ASSIGNED TASK: Rewrite all of the following entries, putting "Laserbearbeitung" wherever "Laserschneiden" occurs and changing nothing else.

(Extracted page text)

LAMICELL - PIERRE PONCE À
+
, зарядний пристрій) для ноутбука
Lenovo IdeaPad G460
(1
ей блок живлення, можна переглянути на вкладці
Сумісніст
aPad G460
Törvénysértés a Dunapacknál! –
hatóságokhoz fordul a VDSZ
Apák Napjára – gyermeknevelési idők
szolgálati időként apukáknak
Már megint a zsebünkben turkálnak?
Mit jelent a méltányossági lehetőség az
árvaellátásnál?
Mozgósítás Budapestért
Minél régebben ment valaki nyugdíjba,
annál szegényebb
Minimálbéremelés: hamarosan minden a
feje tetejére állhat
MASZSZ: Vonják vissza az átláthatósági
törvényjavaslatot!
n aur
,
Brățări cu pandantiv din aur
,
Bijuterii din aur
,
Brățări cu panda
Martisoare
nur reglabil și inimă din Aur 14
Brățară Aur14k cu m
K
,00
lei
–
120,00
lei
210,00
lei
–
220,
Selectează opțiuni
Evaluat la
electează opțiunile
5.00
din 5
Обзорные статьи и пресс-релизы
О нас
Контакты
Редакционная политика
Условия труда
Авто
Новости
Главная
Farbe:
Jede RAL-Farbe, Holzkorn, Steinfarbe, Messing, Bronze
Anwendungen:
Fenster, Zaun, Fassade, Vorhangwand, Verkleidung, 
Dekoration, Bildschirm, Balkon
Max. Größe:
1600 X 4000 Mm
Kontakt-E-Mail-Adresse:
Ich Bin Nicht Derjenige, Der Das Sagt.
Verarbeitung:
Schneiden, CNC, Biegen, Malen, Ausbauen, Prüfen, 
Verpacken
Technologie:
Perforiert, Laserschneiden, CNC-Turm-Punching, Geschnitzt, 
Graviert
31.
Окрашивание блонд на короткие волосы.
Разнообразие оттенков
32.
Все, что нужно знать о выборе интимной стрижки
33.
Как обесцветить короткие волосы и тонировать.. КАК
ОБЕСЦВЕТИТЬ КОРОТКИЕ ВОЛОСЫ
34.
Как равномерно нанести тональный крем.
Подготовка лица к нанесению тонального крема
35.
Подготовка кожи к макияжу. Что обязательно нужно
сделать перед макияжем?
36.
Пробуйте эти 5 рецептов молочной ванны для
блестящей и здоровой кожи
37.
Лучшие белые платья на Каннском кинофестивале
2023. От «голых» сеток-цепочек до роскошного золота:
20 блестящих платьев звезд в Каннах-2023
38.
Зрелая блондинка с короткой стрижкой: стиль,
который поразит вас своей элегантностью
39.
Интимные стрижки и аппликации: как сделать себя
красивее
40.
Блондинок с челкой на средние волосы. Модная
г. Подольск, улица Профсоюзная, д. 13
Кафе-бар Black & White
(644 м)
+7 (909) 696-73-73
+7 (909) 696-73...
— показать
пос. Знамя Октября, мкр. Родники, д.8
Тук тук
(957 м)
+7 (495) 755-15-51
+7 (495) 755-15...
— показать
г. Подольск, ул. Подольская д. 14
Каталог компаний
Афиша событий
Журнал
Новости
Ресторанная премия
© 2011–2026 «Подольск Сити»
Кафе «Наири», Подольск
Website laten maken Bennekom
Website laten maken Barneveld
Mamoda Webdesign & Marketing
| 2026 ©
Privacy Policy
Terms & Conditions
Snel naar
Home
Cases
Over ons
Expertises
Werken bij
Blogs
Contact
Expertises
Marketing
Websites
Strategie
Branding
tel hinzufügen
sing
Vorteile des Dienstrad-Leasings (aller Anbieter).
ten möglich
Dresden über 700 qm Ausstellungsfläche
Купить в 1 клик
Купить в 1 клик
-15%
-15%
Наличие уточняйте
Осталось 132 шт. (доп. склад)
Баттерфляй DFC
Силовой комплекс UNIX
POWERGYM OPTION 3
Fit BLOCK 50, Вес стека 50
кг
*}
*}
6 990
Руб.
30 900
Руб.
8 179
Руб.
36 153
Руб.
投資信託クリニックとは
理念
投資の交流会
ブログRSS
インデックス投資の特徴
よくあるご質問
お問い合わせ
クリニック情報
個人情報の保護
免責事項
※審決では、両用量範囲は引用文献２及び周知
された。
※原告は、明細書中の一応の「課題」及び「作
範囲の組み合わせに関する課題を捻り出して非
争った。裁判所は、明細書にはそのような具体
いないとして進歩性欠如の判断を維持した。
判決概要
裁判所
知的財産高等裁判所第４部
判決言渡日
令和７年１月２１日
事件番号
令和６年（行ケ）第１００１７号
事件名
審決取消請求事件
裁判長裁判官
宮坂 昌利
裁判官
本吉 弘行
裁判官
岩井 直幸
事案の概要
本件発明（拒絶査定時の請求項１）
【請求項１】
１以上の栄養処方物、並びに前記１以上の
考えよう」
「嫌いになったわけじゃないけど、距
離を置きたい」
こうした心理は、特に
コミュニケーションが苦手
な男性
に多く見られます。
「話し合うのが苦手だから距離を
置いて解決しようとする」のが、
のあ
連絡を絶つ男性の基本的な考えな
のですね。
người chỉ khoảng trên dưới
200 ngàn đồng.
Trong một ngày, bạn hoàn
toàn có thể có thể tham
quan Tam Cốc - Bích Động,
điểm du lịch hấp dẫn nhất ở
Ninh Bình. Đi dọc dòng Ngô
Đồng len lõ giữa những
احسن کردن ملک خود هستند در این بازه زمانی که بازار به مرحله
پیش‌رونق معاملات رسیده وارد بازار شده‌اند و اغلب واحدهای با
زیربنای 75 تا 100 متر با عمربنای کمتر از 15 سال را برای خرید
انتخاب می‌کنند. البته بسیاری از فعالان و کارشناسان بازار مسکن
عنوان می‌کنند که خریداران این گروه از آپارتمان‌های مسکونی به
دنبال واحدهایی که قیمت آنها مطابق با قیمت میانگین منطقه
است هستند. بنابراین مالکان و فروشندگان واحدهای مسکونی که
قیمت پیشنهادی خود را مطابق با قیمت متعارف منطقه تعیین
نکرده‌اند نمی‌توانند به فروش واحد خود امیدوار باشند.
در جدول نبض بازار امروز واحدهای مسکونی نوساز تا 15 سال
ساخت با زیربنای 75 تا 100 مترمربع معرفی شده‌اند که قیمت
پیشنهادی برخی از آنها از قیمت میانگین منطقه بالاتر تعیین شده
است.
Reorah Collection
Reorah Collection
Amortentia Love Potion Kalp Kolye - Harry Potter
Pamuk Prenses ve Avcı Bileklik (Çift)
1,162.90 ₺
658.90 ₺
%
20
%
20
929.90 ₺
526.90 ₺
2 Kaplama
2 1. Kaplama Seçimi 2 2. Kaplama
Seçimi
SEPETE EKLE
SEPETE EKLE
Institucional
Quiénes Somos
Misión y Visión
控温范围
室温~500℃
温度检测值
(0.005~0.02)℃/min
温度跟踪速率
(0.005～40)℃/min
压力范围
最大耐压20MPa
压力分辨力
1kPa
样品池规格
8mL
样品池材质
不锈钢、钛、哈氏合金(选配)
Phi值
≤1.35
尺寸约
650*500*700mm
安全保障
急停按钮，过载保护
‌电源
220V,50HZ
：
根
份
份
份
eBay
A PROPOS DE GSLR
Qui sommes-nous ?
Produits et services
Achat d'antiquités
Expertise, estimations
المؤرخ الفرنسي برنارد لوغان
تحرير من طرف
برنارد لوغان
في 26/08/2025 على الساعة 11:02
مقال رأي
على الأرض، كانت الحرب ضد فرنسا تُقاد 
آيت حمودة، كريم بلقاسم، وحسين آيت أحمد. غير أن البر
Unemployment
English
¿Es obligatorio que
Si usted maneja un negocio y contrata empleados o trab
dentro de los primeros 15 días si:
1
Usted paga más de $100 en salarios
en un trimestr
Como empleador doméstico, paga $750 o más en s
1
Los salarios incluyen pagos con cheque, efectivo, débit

ANSWER AREA:
LAMICELL - PIERRE PONCE À
+
, зарядний пристрій) для ноутбука
Lenovo IdeaPad G460
(1
ей блок живлення, можна переглянути на вкладці
Сумісніст
aPad G460
Törvénysértés a Dunapacknál! –
hatóságokhoz fordul a VDSZ
Apák Napjára – gyermeknevelési idők
szolgálati időként apukáknak
Már megint a zsebünkben turkálnak?
Mit jelent a méltányossági lehetőség az
árvaellátásnál?
Mozgósítás Budapestért
Minél régebben ment valaki nyugdíjba,
annál szegényebb
Minimálbéremelés: hamarosan minden a
feje tetejére állhat
MASZSZ: Vonják vissza az átláthatósági
törvényjavaslatot!
n aur
,
Brățări cu pandantiv din aur
,
Bijuterii din aur
,
Brățări cu panda
Martisoare
nur reglabil și inimă din Aur 14
Brățară Aur14k cu m
K
,00
lei
–
120,00
lei
210,00
lei
–
220,
Selectează opțiuni
Evaluat la
electează opțiunile
5.00
din 5
Обзорные статьи и пресс-релизы
О нас
Контакты
Редакционная политика
Условия труда
Авто
Новости
Главная
Farbe:
Jede RAL-Farbe, Holzkorn, Steinfarbe, Messing, Bronze
Anwendungen:
Fenster, Zaun, Fassade, Vorhangwand, Verkleidung, 
Dekoration, Bildschirm, Balkon
Max. Größe:
1600 X 4000 Mm
Kontakt-E-Mail-Adresse:
Ich Bin Nicht Derjenige, Der Das Sagt.
Verarbeitung:
Schneiden, CNC, Biegen, Malen, Ausbauen, Prüfen, 
Verpacken
Technologie:
Perforiert, Laserbearbeitung, CNC-Turm-Punching, Geschnitzt, 
Graviert
31.
Окрашивание блонд на короткие волосы.
Разнообразие оттенков
32.
Все, что нужно знать о выборе интимной стрижки
33.
Как обесцветить короткие волосы и тонировать.. КАК
ОБЕСЦВЕТИТЬ КОРОТКИЕ ВОЛОСЫ
34.
Как равномерно нанести тональный крем.
Подготовка лица к нанесению тонального крема
35.
Подготовка кожи к макияжу. Что обязательно нужно
сделать перед макияжем?
36.
Пробуйте эти 5 рецептов молочной ванны для
блестящей и здоровой кожи
37.
Лучшие белые платья на Каннском кинофестивале
2023. От «голых» сеток-цепочек до роскошного золота:
20 блестящих платьев звезд в Каннах-2023
38.
Зрелая блондинка с короткой стрижкой: стиль,
который поразит вас своей элегантностью
39.
Интимные стрижки и аппликации: как сделать себя
красивее
40.
Блондинок с челкой на средние волосы. Модная
г. Подольск, улица Профсоюзная, д. 13
Кафе-бар Black & White
(644 м)
+7 (909) 696-73-73
+7 (909) 696-73...
— показать
пос. Знамя Октября, мкр. Родники, д.8
Тук тук
(957 м)
+7 (495) 755-15-51
+7 (495) 755-15...
— показать
г. Подольск, ул. Подольская д. 14
Каталог компаний
Афиша событий
Журнал
Новости
Ресторанная премия
© 2011–2026 «Подольск Сити»
Кафе «Наири», Подольск
Website laten maken Bennekom
Website laten maken Barneveld
Mamoda Webdesign & Marketing
| 2026 ©
Privacy Policy
Terms & Conditions
Snel naar
Home
Cases
Over ons
Expertises
Werken bij
Blogs
Contact
Expertises
Marketing
Websites
Strategie
Branding
tel hinzufügen
sing
Vorteile des Dienstrad-Leasings (aller Anbieter).
ten möglich
Dresden über 700 qm Ausstellungsfläche
Купить в 1 клик
Купить в 1 клик
-15%
-15%
Наличие уточняйте
Осталось 132 шт. (доп. склад)
Баттерфляй DFC
Силовой комплекс UNIX
POWERGYM OPTION 3
Fit BLOCK 50, Вес стека 50
кг
*}
*}
6 990
Руб.
30 900
Руб.
8 179
Руб.
36 153
Руб.
投資信託クリニックとは
理念
投資の交流会
ブログRSS
インデックス投資の特徴
よくあるご質問
お問い合わせ
クリニック情報
個人情報の保護
免責事項
※審決では、両用量範囲は引用文献２及び周知
された。
※原告は、明細書中の一応の「課題」及び「作
範囲の組み合わせに関する課題を捻り出して非
争った。裁判所は、明細書にはそのような具体
いないとして進歩性欠如の判断を維持した。
判決概要
裁判所
知的財産高等裁判所第４部
判決言渡日
令和７年１月２１日
事件番号
令和６年（行ケ）第１００１７号
事件名
審決取消請求事件
裁判長裁判官
宮坂 昌利
裁判官
本吉 弘行
裁判官
岩井 直幸
事案の概要
本件発明（拒絶査定時の請求項１）
【請求項１】
１以上の栄養処方物、並びに前記１以上の
考えよう」
「嫌いになったわけじゃないけど、距
離を置きたい」
こうした心理は、特に
コミュニケーションが苦手
な男性
に多く見られます。
「話し合うのが苦手だから距離を
置いて解決しようとする」のが、
のあ
連絡を絶つ男性の基本的な考えな
のですね。
người chỉ khoảng trên dưới
200 ngàn đồng.
Trong một ngày, bạn hoàn
toàn có thể có thể tham
quan Tam Cốc - Bích Động,
điểm du lịch hấp dẫn nhất ở
Ninh Bình. Đi dọc dòng Ngô
Đồng len lõ giữa những
احسن کردن ملک خود هستند در این بازه زمانی که بازار به مرحله
پیش‌رونق معاملات رسیده وارد بازار شده‌اند و اغلب واحدهای با
زیربنای 75 تا 100 متر با عمربنای کمتر از 15 سال را برای خرید
انتخاب می‌کنند. البته بسیاری از فعالان و کارشناسان بازار مسکن
عنوان می‌کنند که خریداران این گروه از آپارتمان‌های مسکونی به
دنبال واحدهایی که قیمت آنها مطابق با قیمت میانگین منطقه
است هستند. بنابراین مالکان و فروشندگان واحدهای مسکونی که
قیمت پیشنهادی خود را مطابق با قیمت متعارف منطقه تعیین
نکرده‌اند نمی‌توانند به فروش واحد خود امیدوار باشند.
در جدول نبض بازار امروز واحدهای مسکونی نوساز تا 15 سال
ساخت با زیربنای 75 تا 100 مترمربع معرفی شده‌اند که قیمت
پیشنهادی برخی از آنها از قیمت میانگین منطقه بالاتر تعیین شده
است.
Reorah Collection
Reorah Collection
Amortentia Love Potion Kalp Kolye - Harry Potter
Pamuk Prenses ve Avcı Bileklik (Çift)
1,162.90 ₺
658.90 ₺
%
20
%
20
929.90 ₺
526.90 ₺
2 Kaplama
2 1. Kaplama Seçimi 2 2. Kaplama
Seçimi
SEPETE EKLE
SEPETE EKLE
Institucional
Quiénes Somos
Misión y Visión
控温范围
室温~500℃
温度检测值
(0.005~0.02)℃/min
温度跟踪速率
(0.005～40)℃/min
压力范围
最大耐压20MPa
压力分辨力
1kPa
样品池规格
8mL
样品池材质
不锈钢、钛、哈氏合金(选配)
Phi值
≤1.35
尺寸约
650*500*700mm
安全保障
急停按钮，过载保护
‌电源
220V,50HZ
：
根
份
份
份
eBay
A PROPOS DE GSLR
Qui sommes-nous ?
Produits et services
Achat d'antiquités
Expertise, estimations
المؤرخ الفرنسي برنارد لوغان
تحرير من طرف
برنارد لوغان
في 26/08/2025 على الساعة 11:02
مقال رأي
على الأرض، كانت الحرب ضد فرنسا تُقاد 
آيت حمودة، كريم بلقاسم، وحسين آيت أحمد. غير أن البر
Unemployment
English
¿Es obligatorio que
Si usted maneja un negocio y contrata empleados o trab
dentro de los primeros 15 días si:
1
Usted paga más de $100 en salarios
en un trimestr
Como empleador doméstico, paga $750 o más en s
1
Los salarios incluyen pagos con cheque, efectivo, débit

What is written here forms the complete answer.